## Instructions for the task
Write down each entry again, exactly as it reads.

## Listed entries
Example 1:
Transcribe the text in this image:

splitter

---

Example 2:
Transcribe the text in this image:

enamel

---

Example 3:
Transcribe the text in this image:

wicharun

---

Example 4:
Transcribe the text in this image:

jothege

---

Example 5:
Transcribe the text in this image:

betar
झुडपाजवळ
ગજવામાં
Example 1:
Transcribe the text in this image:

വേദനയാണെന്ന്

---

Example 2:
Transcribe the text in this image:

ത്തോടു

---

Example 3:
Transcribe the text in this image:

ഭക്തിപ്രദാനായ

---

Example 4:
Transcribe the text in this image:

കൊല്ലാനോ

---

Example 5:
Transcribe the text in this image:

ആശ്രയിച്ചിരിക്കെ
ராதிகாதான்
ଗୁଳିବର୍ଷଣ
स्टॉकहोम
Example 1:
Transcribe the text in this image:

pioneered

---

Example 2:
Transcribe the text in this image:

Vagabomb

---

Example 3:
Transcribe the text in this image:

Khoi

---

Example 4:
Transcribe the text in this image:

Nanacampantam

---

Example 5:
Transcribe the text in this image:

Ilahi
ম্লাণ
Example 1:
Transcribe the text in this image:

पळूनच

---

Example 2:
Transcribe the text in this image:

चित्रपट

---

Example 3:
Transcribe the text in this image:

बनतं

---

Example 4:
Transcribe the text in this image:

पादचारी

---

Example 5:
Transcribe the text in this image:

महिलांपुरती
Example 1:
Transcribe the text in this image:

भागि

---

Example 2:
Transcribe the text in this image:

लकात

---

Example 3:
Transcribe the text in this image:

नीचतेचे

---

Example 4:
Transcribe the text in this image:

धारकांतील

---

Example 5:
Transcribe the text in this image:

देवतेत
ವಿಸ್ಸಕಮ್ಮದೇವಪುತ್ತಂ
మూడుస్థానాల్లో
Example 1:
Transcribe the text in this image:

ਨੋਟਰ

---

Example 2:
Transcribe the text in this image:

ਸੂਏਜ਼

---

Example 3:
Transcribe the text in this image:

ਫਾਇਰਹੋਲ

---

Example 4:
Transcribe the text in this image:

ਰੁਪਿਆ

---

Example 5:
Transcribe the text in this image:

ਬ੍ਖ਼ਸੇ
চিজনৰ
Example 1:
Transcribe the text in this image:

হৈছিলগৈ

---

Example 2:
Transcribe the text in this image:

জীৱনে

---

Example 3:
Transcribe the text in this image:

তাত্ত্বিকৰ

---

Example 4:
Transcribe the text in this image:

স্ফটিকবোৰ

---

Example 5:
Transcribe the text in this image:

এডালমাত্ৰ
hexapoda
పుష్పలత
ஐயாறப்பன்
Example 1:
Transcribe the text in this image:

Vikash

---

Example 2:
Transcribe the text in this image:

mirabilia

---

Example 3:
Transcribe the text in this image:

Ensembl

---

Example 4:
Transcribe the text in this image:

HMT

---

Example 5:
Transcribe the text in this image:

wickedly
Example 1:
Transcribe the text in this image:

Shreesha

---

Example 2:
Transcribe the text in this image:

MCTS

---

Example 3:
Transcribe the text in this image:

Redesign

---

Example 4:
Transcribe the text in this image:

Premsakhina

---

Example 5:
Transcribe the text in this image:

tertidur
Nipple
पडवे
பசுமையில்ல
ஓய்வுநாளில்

## Solved exercise
Example 1:
Transcribe the text in this image:

splitter

---

Example 2:
Transcribe the text in this image:

enamel

---

Example 3:
Transcribe the text in this image:

wicharun

---

Example 4:
Transcribe the text in this image:

jothege

---

Example 5:
Transcribe the text in this image:

betar
झुडपाजवळ
ગજવામાં
Example 1:
Transcribe the text in this image:

വേദനയാണെന്ന്

---

Example 2:
Transcribe the text in this image:

ത്തോടു

---

Example 3:
Transcribe the text in this image:

ഭക്തിപ്രദാനായ

---

Example 4:
Transcribe the text in this image:

കൊല്ലാനോ

---

Example 5:
Transcribe the text in this image:

ആശ്രയിച്ചിരിക്കെ
ராதிகாதான்
ଗୁଳିବର୍ଷଣ
स्टॉकहोम
Example 1:
Transcribe the text in this image:

pioneered

---

Example 2:
Transcribe the text in this image:

Vagabomb

---

Example 3:
Transcribe the text in this image:

Khoi

---

Example 4:
Transcribe the text in this image:

Nanacampantam

---

Example 5:
Transcribe the text in this image:

Ilahi
ম্লাণ
Example 1:
Transcribe the text in this image:

पळूनच

---

Example 2:
Transcribe the text in this image:

चित्रपट

---

Example 3:
Transcribe the text in this image:

बनतं

---

Example 4:
Transcribe the text in this image:

पादचारी

---

Example 5:
Transcribe the text in this image:

महिलांपुरती
Example 1:
Transcribe the text in this image:

भागि

---

Example 2:
Transcribe the text in this image:

लकात

---

Example 3:
Transcribe the text in this image:

नीचतेचे

---

Example 4:
Transcribe the text in this image:

धारकांतील

---

Example 5:
Transcribe the text in this image:

देवतेत
ವಿಸ್ಸಕಮ್ಮದೇವಪುತ್ತಂ
మూడుస్థానాల్లో
Example 1:
Transcribe the text in this image:

ਨੋਟਰ

---

Example 2:
Transcribe the text in this image:

ਸੂਏਜ਼

---

Example 3:
Transcribe the text in this image:

ਫਾਇਰਹੋਲ

---

Example 4:
Transcribe the text in this image:

ਰੁਪਿਆ

---

Example 5:
Transcribe the text in this image:

ਬ੍ਖ਼ਸੇ
চিজনৰ
Example 1:
Transcribe the text in this image:

হৈছিলগৈ

---

Example 2:
Transcribe the text in this image:

জীৱনে

---

Example 3:
Transcribe the text in this image:

তাত্ত্বিকৰ

---

Example 4:
Transcribe the text in this image:

স্ফটিকবোৰ

---

Example 5:
Transcribe the text in this image:

এডালমাত্ৰ
hexapoda
పుష్పలత
ஐயாறப்பன்
Example 1:
Transcribe the text in this image:

Vikash

---

Example 2:
Transcribe the text in this image:

mirabilia

---

Example 3:
Transcribe the text in this image:

Ensembl

---

Example 4:
Transcribe the text in this image:

HMT

---

Example 5:
Transcribe the text in this image:

wickedly
Example 1:
Transcribe the text in this image:

Shreesha

---

Example 2:
Transcribe the text in this image:

MCTS

---

Example 3:
Transcribe the text in this image:

Redesign

---

Example 4:
Transcribe the text in this image:

Premsakhina

---

Example 5:
Transcribe the text in this image:

tertidur
Nipple
पडवे
பசுமையில்ல
ஓய்வுநாளில்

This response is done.